_Given text:_
Under ERT programs, one company's investments in technologies that reduce its emissions below regulatory limits creates government-sanctioned credits that another company can purchase and apply to its own limits for the same substance. It is a way to monetize the environment by making energy efficiency financially rewarding. Critics call ERT programs a "licence to pollute", but supporters say they are working. Total emissions are being reduced and energy efficiency technologies are being encouraged. OPG, as a matter of policy, permanently retires ten per cent of the emissions credits it has purchased to meet its own regulatory limits, credits made necessary by its increased reliance on coal generation because of its nuclear unit lay-ups.

Bertoldi sees ERT schemes as integral to the viability of new power projects. "Emissions trading will be especially important for new projects that are energy efficient and can trade the credits. An interesting question when you're talking about putting together a joint venture is 'who will get the credits?' Is it the party that's buying the electricity, is it the developer, or is there some split? This will be a new revenue source for developers and industrial consumers if they have credits that arise from these arrangements. It is a whole new opportunity, I think, for people to see pluses in a new generation project. If you look at wind projects and some of the smaller water projects, their economic viability will in part depend on this. It is a new element that I think has to be factored in. We've been involved in some wind projects, some water projects and it's very much a front and centre issue-how the credits are going to be dealt with. How you establish what they are worth is another interesting question. This is still something of an unknown but the thinking is that ultimately they are going to be reasonably valuable."

Power Purchasing Risks
The uncertainty facing would-be producers is more than matched by that facing consumers, particularly large industrial users for whom energy is a significant input cost. After all, a potential power project developer can decide the risk isn't worth it and go elsewhere. If you are a manufacturer, this option is not open. You need power or you are out of business. Assuming that you have decided not to self-generate or make a long-term power purchase commitment to a developer to back his facility, you will have two options once the market opens up in November.

_Goals:_
- 1) From the emissions trading passage, copy the part that opens with the words containing "Under ERT programs, one" and closes with "nuclear unit lay-ups.".
- 2) According to the emissions trading passage, why did OPG have to buy emissions credits? Answer in one to three sentences.
The material that follows is not needed for anything here.

_Collected material:_
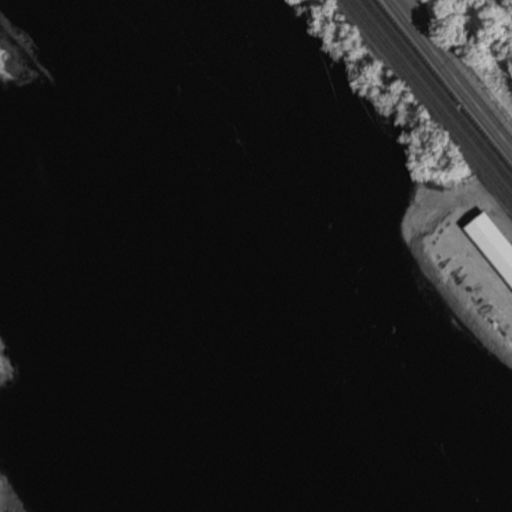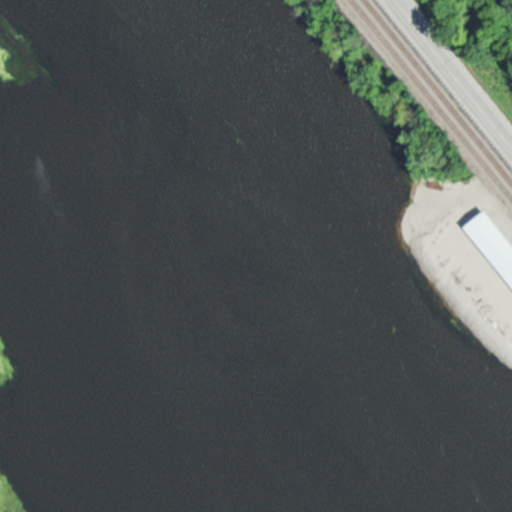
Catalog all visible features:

_Results for each task:_
- 1)
Under ERT programs, one company's investments in technologies that reduce its emissions below regulatory limits creates government-sanctioned credits that another company can purchase and apply to its own limits for the same substance. It is a way to monetize the environment by making energy efficiency financially rewarding. Critics call ERT programs a "licence to pollute", but supporters say they are working. Total emissions are being reduced and energy efficiency technologies are being encouraged. OPG, as a matter of policy, permanently retires ten per cent of the emissions credits it has purchased to meet its own regulatory limits, credits made necessary by its increased reliance on coal generation because of its nuclear unit lay-ups.

- 2) OPG had to buy emissions credits to meet its own regulatory limits. It needed them because it was relying more on coal generation while its nuclear units were laid up.